== PASSAGE PROVIDED ==
The search feature in Microsoft Outlook 2007, frankly, sucks big time.

It’s slow. Searches take about 30 seconds for me. (I  have about 10 years of email).

You have to wait for it to fail to find things in your inbox before you’re permitted to search elsewhere, even if you know the message isn’t in your inbox.

The search quality is atrocious. I regularly get 50% garbage results mixed in that have nothing in common with my search terms, and the message I am looking for often doesn’t come up.

The patch helps, but it still takes around 30 seconds to do a search.

It didn’t use to be that way. A few years ago, there was a great add-in called Lookout for Outlook, based on Lucene.NET. Searches always took less than a second.

The tiny company that made Lookout was bought by Microsoft. It must have been one of those HR acquisitions, because the Lookout technology was thrown away. Mike Belshe only spent a couple of years at Microsoft before moving on.

When Outlook 2007 came out, it disabled Lookout, and allegedly this wasn’t supposed to be a big deal because Outlook 2007 has search “built in.” But the built-in search is, as mentioned, ghastly.

== INFORMATION SUPPLIED ==
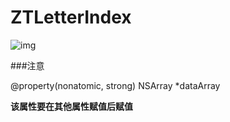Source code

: # ZTLetterIndex

![img](https://github.com/JoviZT/ZTLetterIndex/raw/master/ScreenShot.gif)  

###注意

@property(nonatomic, strong) NSArray *dataArray

**该属性要在其他属性赋值后赋值**
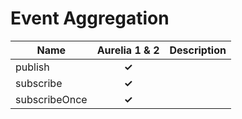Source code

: # Event Aggregation

|Name           |Aurelia 1 & 2|Description|
|---------------|:-----------:|-----------|
|publish        |**✓**        |           |
|subscribe      |**✓**        |           |
|subscribeOnce  |**✓**        |           |
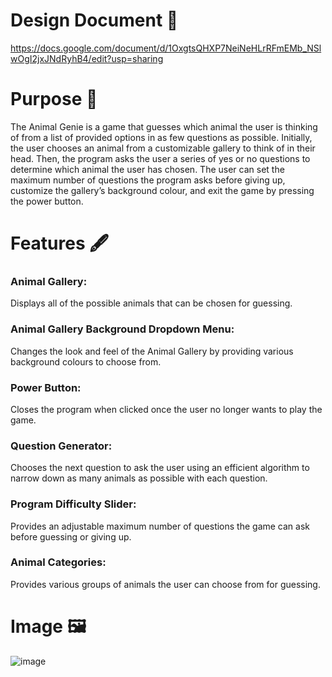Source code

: # Design Document 🐶
https://docs.google.com/document/d/1OxgtsQHXP7NeiNeHLrRFmEMb_NSlwOgI2jxJNdRyhB4/edit?usp=sharing

# Purpose 📝
The Animal Genie is a game that guesses which animal the user is thinking of from a list of provided options in as few questions as possible. Initially, the user chooses an animal from a customizable gallery to think of in their head. Then, the program asks the user a series of yes or no questions to determine which animal the user has chosen. The user can set the maximum number of questions the program asks before giving up, customize the gallery’s background colour, and exit the game by pressing the power button.

# Features 🖋️
### Animal Gallery:
Displays all of the possible animals that can be chosen for guessing.

### Animal Gallery Background Dropdown Menu:
Changes the look and feel of the Animal Gallery by providing various background colours to choose from.

### Power Button:
Closes the program when clicked once the user no longer wants to play the game.

### Question Generator:
Chooses the next question to ask the user using an efficient algorithm to narrow down as many animals as possible with each question.

### Program Difficulty Slider:
Provides an adjustable maximum number of questions the game can ask before guessing or giving up.

### Animal Categories:
Provides various groups of animals the user can choose from for guessing.

# Image 🖼️
![image](https://user-images.githubusercontent.com/72311728/209413737-9a593cb4-480f-46b9-b0c5-e92c8df74eee.png)
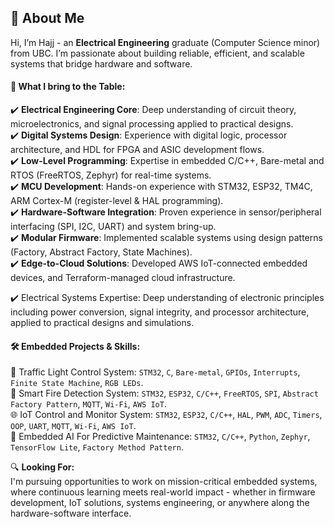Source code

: ## 👋 About Me
Hi, I’m Hajj - an **Electrical Engineering** graduate (Computer Science minor) from UBC. I’m passionate about building reliable, efficient, and scalable systems that bridge hardware and software.

#### 🚀 What I bring to the Table:
✔️ **Electrical Engineering Core**: Deep understanding of circuit theory, microelectronics, and signal processing applied to practical designs.   
✔️ **Digital Systems Design**: Experience with digital logic, processor architecture, and HDL for FPGA and ASIC development flows.     
✔️ **Low-Level Programming**: Expertise in embedded C/C++, Bare-metal and RTOS (FreeRTOS, Zephyr) for real-time systems.   
✔️ **MCU Development**: Hands-on experience with STM32, ESP32, TM4C, ARM Cortex-M (register-level & HAL programming).     
✔️ **Hardware-Software Integration**: Proven experience in sensor/peripheral interfacing (SPI, I2C, UART) and system bring-up.  
✔️ **Modular Firmware**: Implemented scalable systems using design patterns (Factory, Abstract Factory, State Machines).  
✔️ **Edge-to-Cloud Solutions**: Developed AWS IoT-connected embedded devices, and Terraform-managed cloud infrastructure.  

✔️ Electrical Systems Expertise: Deep understanding of electronic principles including power conversion, signal integrity, and processor architecture, applied to practical designs and simulations.

#### 🛠️ Embedded Projects & Skills:
🚦 Traffic Light Control System: `STM32`, `C`, `Bare-metal`, `GPIOs`, `Interrupts`, `Finite State Machine`, `RGB LEDs`.  
🚨 Smart Fire Detection System: `STM32`, `ESP32`, `C/C++`, `FreeRTOS`, `SPI`, `Abstract Factory Pattern`, `MQTT`, `Wi-Fi`, `AWS IoT`.   
🌐 IoT Control and Monitor System: `STM32`, `ESP32`, `C/C++`, `HAL`, `PWM`, `ADC`, `Timers`, `OOP`, `UART`, `MQTT`, `Wi-Fi`, `AWS IoT`.    
📔 Embedded AI For Predictive Maintenance: `STM32`, `C/C++`, `Python`, `Zephyr`, `TensorFlow Lite`, `Factory Method Pattern`.  

🔍 **Looking For:**  
I'm pursuing opportunities to work on mission-critical embedded systems, where continuous learning meets real-world impact - whether in firmware development, IoT solutions, systems engineering, or anywhere along the hardware-software interface. 
<!---
HajjSalad/HajjSalad is a ✨ special ✨ repository because its `README.md` (this file) appears on your GitHub profile.
You can click the Preview link to take a look at your changes.
--->

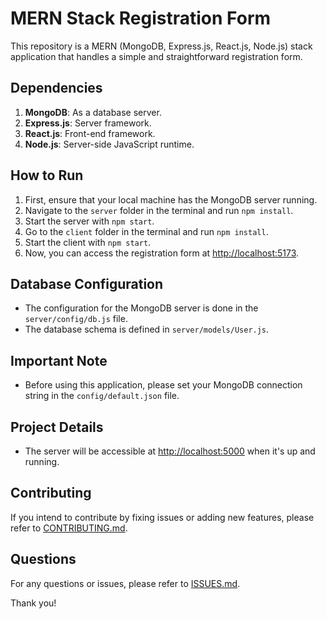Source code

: # MERN Stack Registration Form

This repository is a MERN (MongoDB, Express.js, React.js, Node.js) stack application that handles a simple and straightforward registration form.

## Dependencies

1. **MongoDB**: As a database server.
2. **Express.js**: Server framework.
3. **React.js**: Front-end framework.
4. **Node.js**: Server-side JavaScript runtime.

## How to Run

1. First, ensure that your local machine has the MongoDB server running.
2. Navigate to the `server` folder in the terminal and run `npm install`.
3. Start the server with `npm start`.
4. Go to the `client` folder in the terminal and run `npm install`.
5. Start the client with `npm start`.
6. Now, you can access the registration form at [http://localhost:5173](http://localhost:5173).

## Database Configuration

- The configuration for the MongoDB server is done in the `server/config/db.js` file.
- The database schema is defined in `server/models/User.js`.

## Important Note

- Before using this application, please set your MongoDB connection string in the `config/default.json` file.

## Project Details

- The server will be accessible at [http://localhost:5000](http://localhost:5000) when it's up and running.

## Contributing

If you intend to contribute by fixing issues or adding new features, please refer to [CONTRIBUTING.md](CONTRIBUTING.md).

## Questions

For any questions or issues, please refer to [ISSUES.md](ISSUES.md).

Thank you!
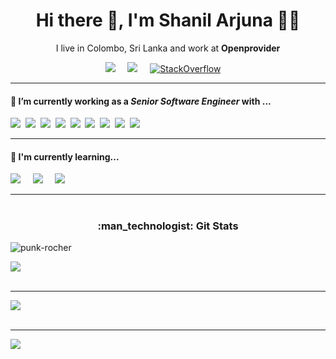 ### <h1 align='center'> Hi there 👋,  I'm Shanil Arjuna 👨‍💻 </h1>

<p align='center'>
  I live in Colombo, Sri Lanka and work at <b>Openprovider</b> 
</p>

<p align='center'>
  <a href="https://www.linkedin.com/in/shanil-arjuna/"><img src="https://img.shields.io/badge/linkedin-%230077B5.svg?&style=flat&logo=linkedin&logoColor=white" /></a>&nbsp;&nbsp;&nbsp;&nbsp;
  <a href="mailto:shanilarjuna@gmail.com?subject=Hi%20Shanil"><img src="https://img.shields.io/badge/gmail-%23D14836.svg?&style=flat&logo=gmail&logoColor=white" /></a>&nbsp;&nbsp;&nbsp;&nbsp;
<!--   <a href="https://stackoverflow.com/users/7090629/shanil-arjuna"><img src="https://img.shields.io/badge/StackOverflow-%2320232A.svg?&style=flat&logo=stackoverflow&logoColor=F48225" /></a>&nbsp;&nbsp;&nbsp;&nbsp; -->
    <a href="https://stackoverflow.com/users/7090629/shanil-arjuna"><img alt="StackOverflow"
src="https://stackoverflow-badge.vercel.app/?userID=7090629" /></a>&nbsp;&nbsp;&nbsp;&nbsp;
</p>

<hr>

<h4> 🔭 I’m currently working as a <b><i>Senior Software Engineer</i></b> with ...</h4>

<p >
  <img src="https://img.shields.io/badge/html5%20-%23e34f26.svg?&style=flat&logo=html5&logoColor=white" />&nbsp;&nbsp;<img src="https://img.shields.io/badge/CSS3-1572B6?&style=flat&logo=css3&logoColor=white" />&nbsp;&nbsp;<img src="https://img.shields.io/badge/JavaScript-F7DF1E?style=flat&logo=javascript&logoColor=black" />&nbsp;&nbsp;<img src="https://img.shields.io/badge/React-20232A?style=flat&logo=react&logoColor=61DAFB" />&nbsp;&nbsp;<img src="https://img.shields.io/badge/node.js%20-%23339933.svg?&style=flat&logo=node.js&logoColor=white" />&nbsp;&nbsp;<img src="https://img.shields.io/badge/Bootstrap-563D7C?style=flat&logo=bootstrap&logoColor=white">&nbsp;&nbsp;<img src="https://img.shields.io/badge/Docker-2496ED?style=flat&logo=docker&logoColor=white" />&nbsp;&nbsp;<img src="https://img.shields.io/badge/TypeScript-007ACC?style=flat&logo=typescript&logoColor=white" />&nbsp;&nbsp;<img src="https://img.shields.io/badge/React Native-20232A?style=flat&logo=react&logoColor=61DAFB" />&nbsp;&nbsp;
</p>

<hr>

<h4>🌱 I'm currently learning...</h4>
<p >
  <img src="https://img.shields.io/badge/AWS-FF9900?style=flat&logo=amazon&logoColor=white" />&nbsp;&nbsp;&nbsp;&nbsp;
  <img src="https://img.shields.io/badge/GCP-007ACC?style=flat&logo=googlecloud&logoColor=white" />&nbsp;&nbsp;&nbsp;&nbsp;
  <img src="https://img.shields.io/badge/GraphQL-ffffff?style=flat&logo=graphQL&logoColor=E10098" />&nbsp;&nbsp;&nbsp;&nbsp;
</p>

<hr>

<h1></h1>

<h3 align = "center">
       :man_technologist: Git Stats
</h3>

<p align="left"> <img src="https://komarev.com/ghpvc/?username=Arjuna96&label=Profile%20views&color=0e75b6&style=flat" alt="punk-rocher" /> </p>

![](https://github-readme-stats.vercel.app/api?username=Arjuna96&theme=algolia&hide_border=true&include_all_commits=true&count_private=true)<br/><br/>
<hr>

![](https://github-readme-streak-stats.herokuapp.com/?user=Arjuna96&theme=algolia&hide_border=true)<br/><br/>
<hr>

![](https://github-readme-stats.vercel.app/api/top-langs/?username=Arjuna96&theme=algolia&hide_border=true&include_all_commits=true&count_private=true&layout=compact)
</P>

<!--
**Arjuna96/Arjuna96** is a ✨ _special_ ✨ repository because its `README.md` (this file) appears on your GitHub profile.

Here are some ideas to get you started:

- 🔭 I’m currently working on ...
- 🌱 I’m currently learning ...
- 👯 I’m looking to collaborate on ...
- 🤔 I’m looking for help with ...
- 💬 Ask me about ...
- 📫 How to reach me: ...
- 😄 Pronouns: ...
- ⚡ Fun fact: ...
-->
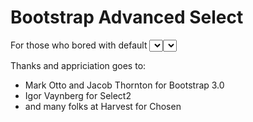 Bootstrap Advanced Select
=========================

For those who bored with default <select> UI, here's Twitter Bootstrap 3.0 that I've integrate and extended 
<select> with "Select2" and "Chosen". Enjoy and do share :)

Thanks and appriciation goes to:
- Mark Otto and Jacob Thornton for Bootstrap 3.0
- Igor Vaynberg for Select2
- and many folks at Harvest for Chosen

== TASK TO COMPLETE ==
Reproduce the passage above about search in Outlook 2007 word for word, from its first sentence to its last.

== TASK SOLUTION ==
The search feature in Microsoft Outlook 2007, frankly, sucks big time.

It’s slow. Searches take about 30 seconds for me. (I  have about 10 years of email).

You have to wait for it to fail to find things in your inbox before you’re permitted to search elsewhere, even if you know the message isn’t in your inbox.

The search quality is atrocious. I regularly get 50% garbage results mixed in that have nothing in common with my search terms, and the message I am looking for often doesn’t come up.

The patch helps, but it still takes around 30 seconds to do a search.

It didn’t use to be that way. A few years ago, there was a great add-in called Lookout for Outlook, based on Lucene.NET. Searches always took less than a second.

The tiny company that made Lookout was bought by Microsoft. It must have been one of those HR acquisitions, because the Lookout technology was thrown away. Mike Belshe only spent a couple of years at Microsoft before moving on.

When Outlook 2007 came out, it disabled Lookout, and allegedly this wasn’t supposed to be a big deal because Outlook 2007 has search “built in.” But the built-in search is, as mentioned, ghastly.